Although seemingly well-qualified for the Supreme Court, Douglas Ginsburg—nominated by President Reagan in 1987—never really made it to the starting line. After he was nominated, a report aired on National Public Radio (NPR) revealing that Ginsburg had used marijuana “on a few occasions” during his student days in the 1960s. Senators didn’t like that, but they were especially shocked to hear that he continued to smoke pot after graduation and while he served as a Harvard professor in the 1970s. Ginsburg got the message and withdrew his own nomination.

The rejected nominee whose name became a political verb

Supreme Court nominees who are rejected on the basis of their views—or at least their views as perceived by members of the Senate–are said to have been “borked.” The neologism derives from Robert Bork, nominated by President Ronald Reagan in 1987, and rejected by the Senate after some of the toughest and most substantive confirmation hearings in recent memory. Bork’s defenders say that his conservative views were unfairly portrayed.  Conservative commentators tend to define “borking” as the unfair vilification and defamation of a nominee to block his or her appointment. Liberal commentators take a different view, describing what happened in his confirmation hearings as a rigorous probing of Bork’s legal positions.

But whichever is your preferred definition, subsequent nominees clearly learned a lesson from the original “borking:” to avoid public positions that would enable anyone to “bork” them. To see that lesson in action, watch excerpts of the Senate confirmation hearings of current Supreme Court justices Roberts and Alito.
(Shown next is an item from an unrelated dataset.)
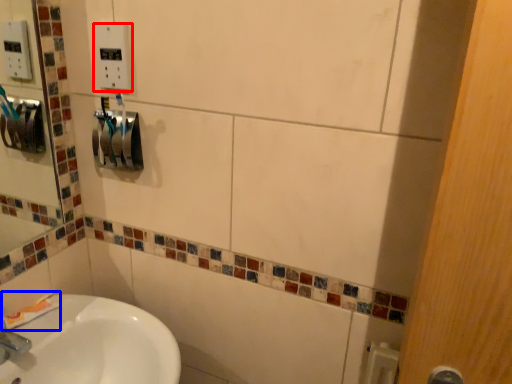
Question: Which point is closer to the camera, electric outlet (highlighted by a red box) or toothpaste (highlighted by a blue box)?

Choices:
 (A) electric outlet
 (B) toothpaste

Answer: (A)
“Borking” came back into vogues when the Senate was preparing to hold confirmation hearings for Elena Kagan, who wrote a now-famous 1995 article labeling recent Supreme Court confirmation hearings “a vapid and hollow charade,” and calling for more rigorous questioning of nominees. Elena Kagan passed muster and joined the Supreme Court.

With the recent death [Feb. 2016] of Justice Antonin Scalia, the lessons of history are coming back into focus. Will President Obama even get a hearing for his nominee? And will any Obama nominee between now and the 2016 election get the approval of the Republican-led Senate?  This go-round could create a whole new chapter in Supreme Court history.